La nueva estación trae días más agradables que invitan a aprovecharlos al aire libre. Por eso es necesario proteger la piel del sol y las alergias. También se la debe humectar, hidratar y aportar nutrientes.
La piel es un órgano, el más extenso y más expuesto de nuestro cuerpo, y como tal, merece una cuidada protección los 365 días del año. Los cuidados de la piel cambian según la estación, dependen del tipo de actividad y de dónde la realicemos.
En invierno, las actividades se concentran más en lugares cerrados y, por lo general, calefaccionados. Estos ambientes generan que la piel muchas veces se vea seca y quebradiza.
En primavera, la llegada de los primeros calorcitos hace que descubramos más zonas de nuestra piel. Es común que le prestemos más atención y así verifiquemos cambios que pasaron desapercibidos cuando estábamos más tiempo arropados a causa del frío. Debemos ser muy precavidos en estas exposiciones al sol, pues pueden producir quemaduras sobre nuestra piel.
Además, durante la primavera el polen y ciertas flores de las plantas desencadenan en algunas personas reacciones alérgicas de piel que además se agravan con la exposición solar.
5 consejos para mantener nuestra piel saludable en primavera:
1. Higiene: La higiene de la piel debe realizarse a diario por lo menos dos veces al día.
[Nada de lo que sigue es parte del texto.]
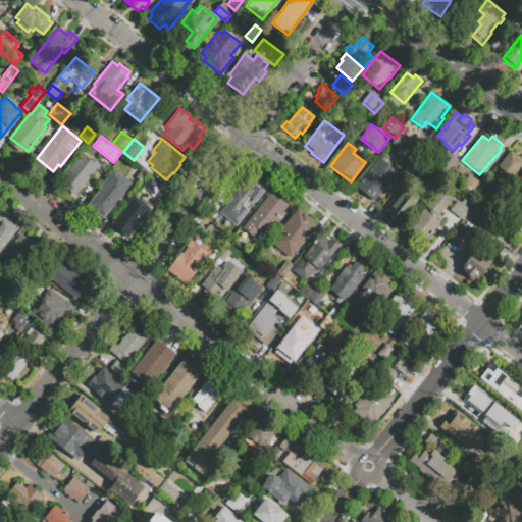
[(378,157),(356,186),(373,200),(396,171),(389,166),(397,158),(387,150),(380,159),(378,157)]
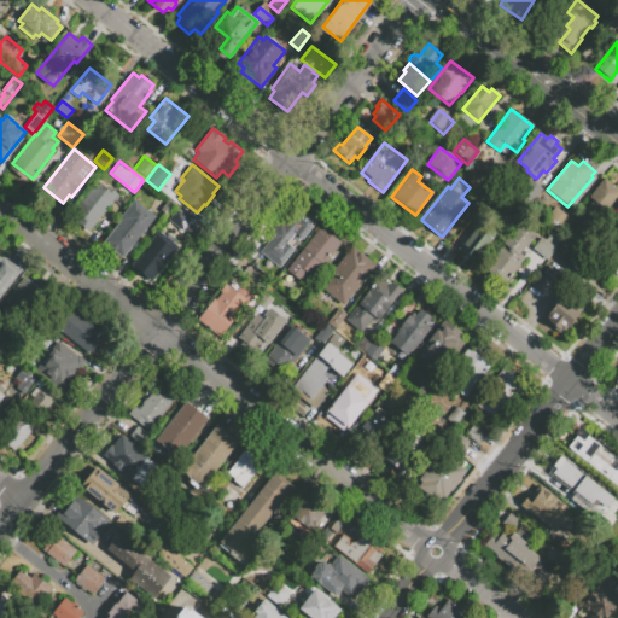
[(577,219),(589,229),(617,194),(617,190),(605,178),(582,204),(587,208),(577,219)]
En primer lugar, hay que retirar el maquillaje, luego realizar una limpieza exhaustiva. Se pueden utilizar cremas desmaquillantes, lociones de limpieza y jabones adecuados a cada tipo de piel.
2. Humectación: Debe humectarse la piel cuando ésta se encuentra limpia. La función de un humectante es atraer agua de las capas profundas de la piel a las más externas (dermis a epidermis). La humectación se realizará dependiendo el tipo de piel.
3. Hidratación: Para que nuestra piel esté bien hidratada se necesita agua. Es indispensable tener una adecuada ingesta de agua, además de ayudarnos con emulsiones, cremas y geles hidratantes. El contenido proporcional ideal de agua en la piel esta entre el 10% al 30%. La hidratación es esencial para mantener íntegra la función barrera de la piel.
4. Nutrición: Los nutrientes esenciales para la piel se obtienen en su mayoría en una dieta adecuada, pero los cosméticos proporcionan nutrientes y vitaminas que ayudan a mantener nuestra piel en condiciones (vitaminas A, E, B, C). Pueden agregarse sustancias descongestivas para disminuir el eritema y el prurito en casos de alergias y enfermedades dermatológicas.
5. Protección: Las radiaciones ultravioletas comienzan a aumentar sus efectos nocivos en primavera, siempre que se esté al aire libre, se debe utilizar todas las medidas de protección solar.